Validation: Biology
Frasch (2026d). Modularity Emerges from Action-Functional Constraints in Marine Metabolic Networks — A Biology-Scale Validation of the Network-Weighted Action Principle. arXiv preprint, in submission.
The claim
If NWAP is the principle behind biological-network organisation, then natural metabolic networks at population scale should exhibit modularity excess over null models that account for upstream construction artefacts. Specifically: modularity excess $\Delta Q$ over a bipartite-incidence null — which preserves both per-protein KO count and per-KO global frequency — is the load-bearing biological observable.
Method
Tara Oceans surface and deep-chlorophyll-maximum metagenomes ($n = 7$) were processed through the MEGAHIT–Prodigal–eggNOG-mapper pipeline to recover KEGG-orthology co-occurrence networks.
Newman modularity was computed by Louvain and compared against four nulls of increasing stringency:
- Erdős–Rényi — preserves $n$ and $m$ only.
- Configuration-model — preserves the projected-graph degree sequence.
- KEGG-label permutation — preserves the per-protein KO-multiplicity distribution while shuffling KO identities.
- Bipartite-incidence null (gold standard) — randomises the underlying protein–KO bipartite graph by 2×2 edge swaps, preserving both bipartite degree sequences before re-projecting to the KO co-occurrence graph.
Recurrent multi-KO communities across the seven samples were extracted under a strict-identity definition and assigned to four pre-specified functional categories.
The result
Observed modularity is high but largely sparsity-driven ($Q \approx 0.987$, but the Erdős–Rényi null reproduces it). The biological signal is the excess over the biologically-relevant nulls:
- $\Delta Q = +0.155$ over the configuration model
- $\Delta Q = +0.179$ over KEGG-label permutation
- $\Delta Q = +0.400$ over the bipartite-incidence null ($p < 0.001$ across all seven samples)
The fine-grained communities recovered by the partition are not random: 25% recur across samples, and the 25 multi-KO communities recurring in $\geq 6/7$ samples partition cleanly into four functional categories — heterodimeric/heterocomplex enzymes, sequential biosynthetic enzymes, substrate-binding/permease pairs, and regulatory dyads / isozyme paralogs — that correspond to the cell's most biophysically- and regulatorily-constrained co-encoding units.

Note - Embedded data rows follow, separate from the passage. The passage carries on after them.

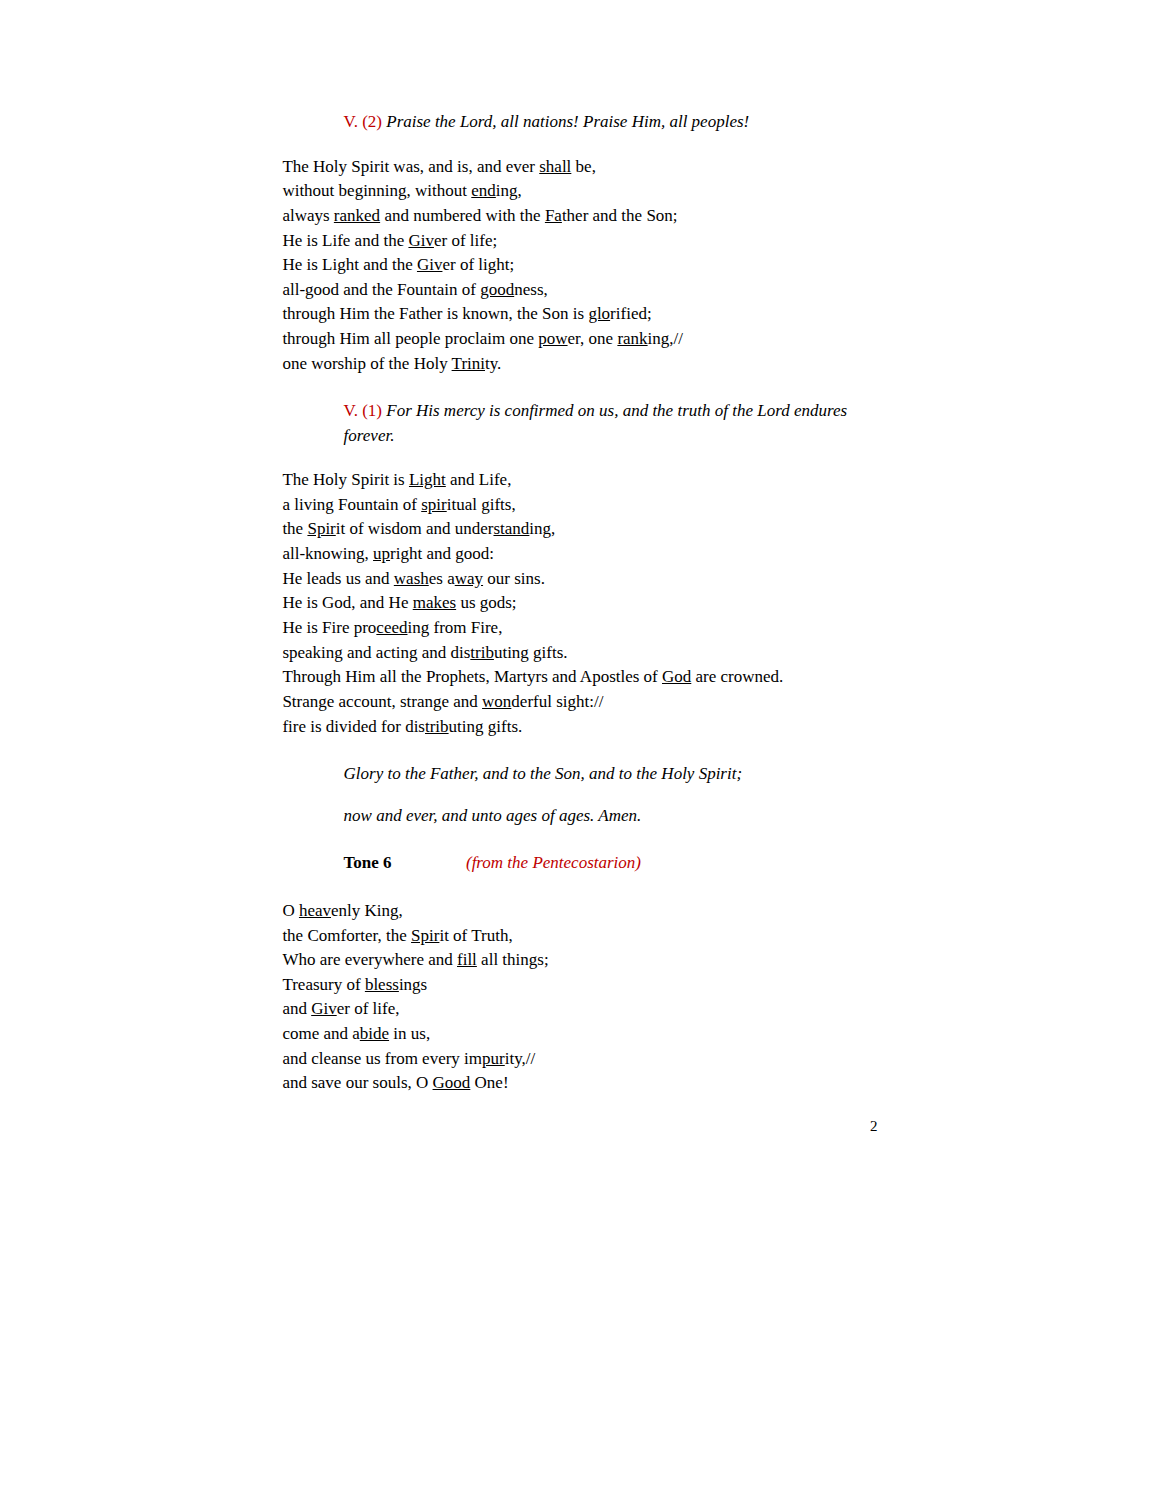V. (2) Praise the Lord, all nations! Praise Him, all peoples!
The Holy Spirit was, and is, and ever shall be,
without beginning, without ending,
always ranked and numbered with the Father and the Son;
He is Life and the Giver of life;
He is Light and the Giver of light;
all-good and the Fountain of goodness,
through Him the Father is known, the Son is glorified;
through Him all people proclaim one power, one ranking,//
one worship of the Holy Trinity.
V. (1) For His mercy is confirmed on us, and the truth of the Lord endures forever.
The Holy Spirit is Light and Life,
a living Fountain of spiritual gifts,
the Spirit of wisdom and understanding,
all-knowing, upright and good:
He leads us and washes away our sins.
He is God, and He makes us gods;
He is Fire proceeding from Fire,
speaking and acting and distributing gifts.
Through Him all the Prophets, Martyrs and Apostles of God are crowned.
Strange account, strange and wonderful sight://
fire is divided for distributing gifts.
Glory to the Father, and to the Son, and to the Holy Spirit;
now and ever, and unto ages of ages. Amen.
Tone 6 (from the Pentecostarion)
O heavenly King,
the Comforter, the Spirit of Truth,
Who are everywhere and fill all things;
Treasury of blessings
and Giver of life,
come and abide in us,
and cleanse us from every impurity,//
and save our souls, O Good One!
2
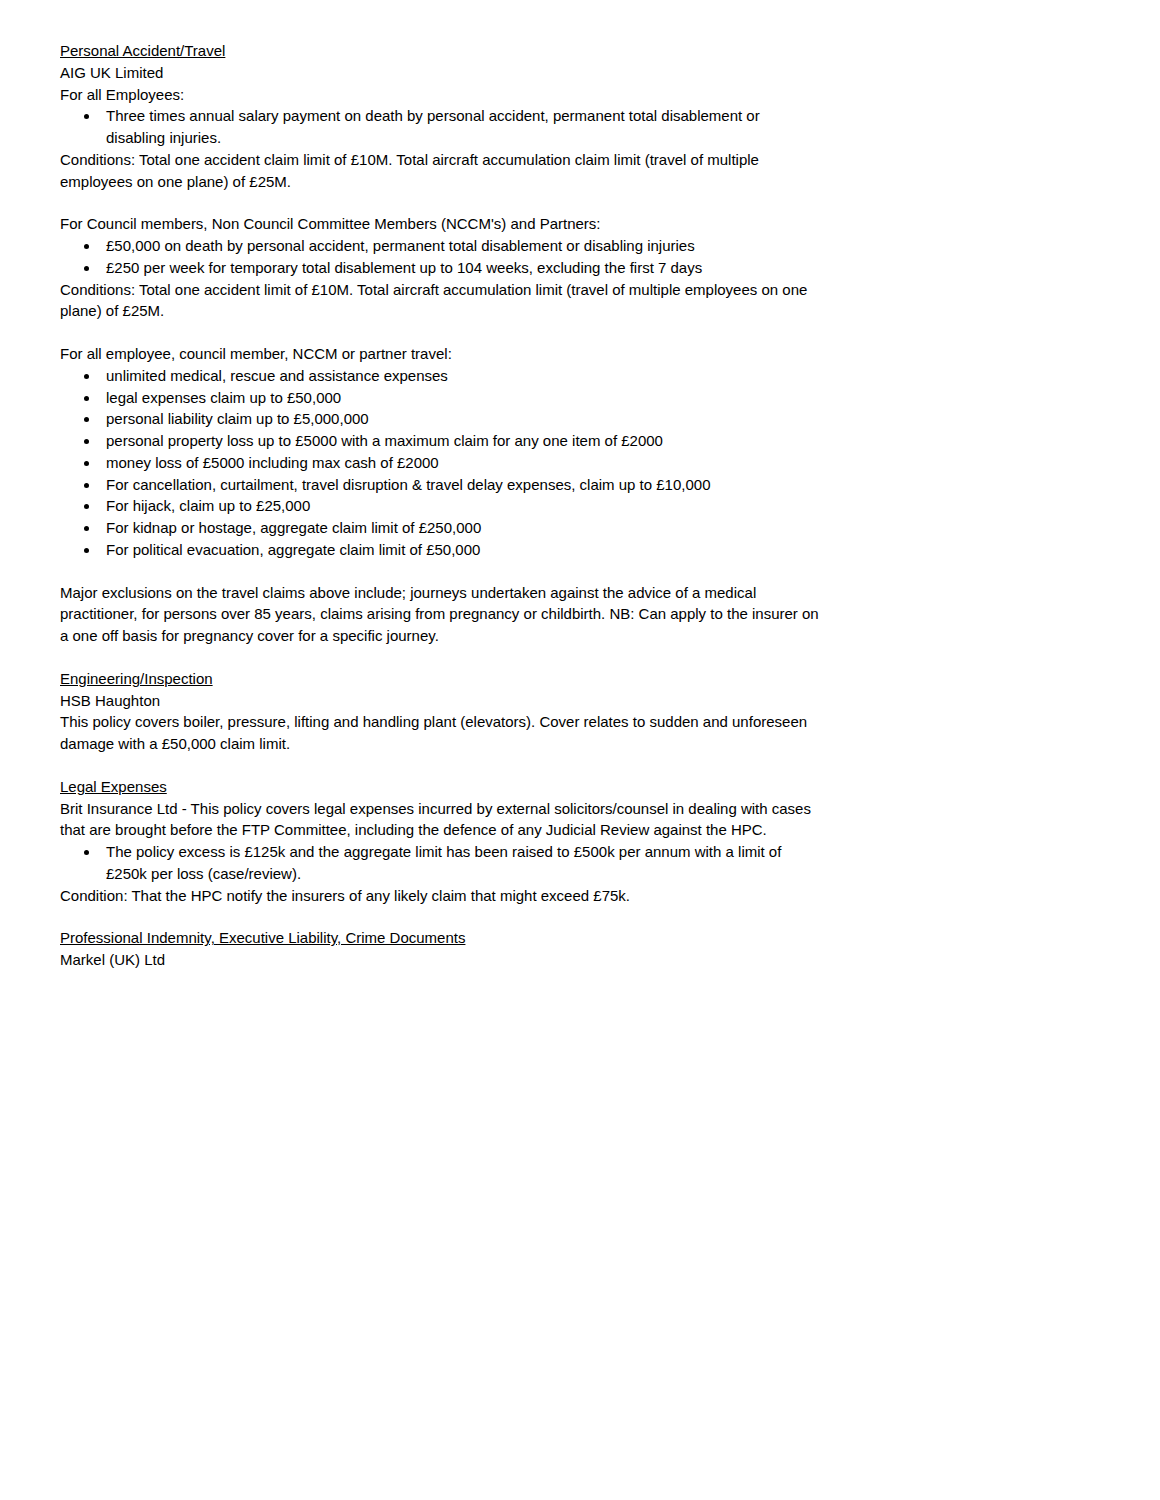Personal Accident/Travel
AIG UK Limited
For all Employees:
Three times annual salary payment on death by personal accident, permanent total disablement or disabling injuries.
Conditions: Total one accident claim limit of £10M. Total aircraft accumulation claim limit (travel of multiple employees on one plane) of £25M.
For Council members, Non Council Committee Members (NCCM's) and Partners:
£50,000 on death by personal accident, permanent total disablement or disabling injuries
£250 per week for temporary total disablement up to 104 weeks, excluding the first 7 days
Conditions: Total one accident limit of £10M. Total aircraft accumulation limit (travel of multiple employees on one plane) of £25M.
For all employee, council member, NCCM or partner travel:
unlimited medical, rescue and assistance expenses
legal expenses claim up to £50,000
personal liability claim up to £5,000,000
personal property loss up to £5000 with a maximum claim for any one item of £2000
money loss of £5000 including max cash of £2000
For cancellation, curtailment, travel disruption & travel delay expenses, claim up to £10,000
For hijack, claim up to £25,000
For kidnap or hostage, aggregate claim limit of £250,000
For political evacuation, aggregate claim limit of £50,000
Major exclusions on the travel claims above include; journeys undertaken against the advice of a medical practitioner, for persons over 85 years, claims arising from pregnancy or childbirth. NB: Can apply to the insurer on a one off basis for pregnancy cover for a specific journey.
Engineering/Inspection
HSB Haughton
This policy covers boiler, pressure, lifting and handling plant (elevators). Cover relates to sudden and unforeseen damage with a £50,000 claim limit.
Legal Expenses
Brit Insurance Ltd - This policy covers legal expenses incurred by external solicitors/counsel in dealing with cases that are brought before the FTP Committee, including the defence of any Judicial Review against the HPC.
The policy excess is £125k and the aggregate limit has been raised to £500k per annum with a limit of £250k per loss (case/review).
Condition: That the HPC notify the insurers of any likely claim that might exceed £75k.
Professional Indemnity, Executive Liability, Crime Documents
Markel (UK) Ltd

What this domain adds to the programme
This is the natural-system, population-scale test. It establishes that the modularity-excess signature predicted by the framework appears in field-collected metagenomic data, with the specific biological character a cost-minimisation principle predicts: assembly-stoichiometric, flux-coupled, spatially-coupled, and regulatory pairings are the co-encodings preserved across diverse marine microbial communities.
It also delivers a methodological contribution: bipartite-aware null comparison — not the absolute value of $Q$ — is the appropriate test for graph-theoretic claims of biological organisation. The absolute value is dominated by sparsity in any sufficiently fragmented network.
Code & data
- GitHub: martinfrasch/tara-modularity
- Annotations:
gs://minaction-tara-gauge-backup/annotations/latest/(public read) - Zenodo DOI: to be added at acceptance.

Figure 7 from the biology paper. Per-sample observed Louvain $Q$ (red star) compared with four null distributions of increasing strictness — the bipartite-incidence (gold standard) excess of $\Delta Q \approx 0.40$ is the load-bearing biological signal.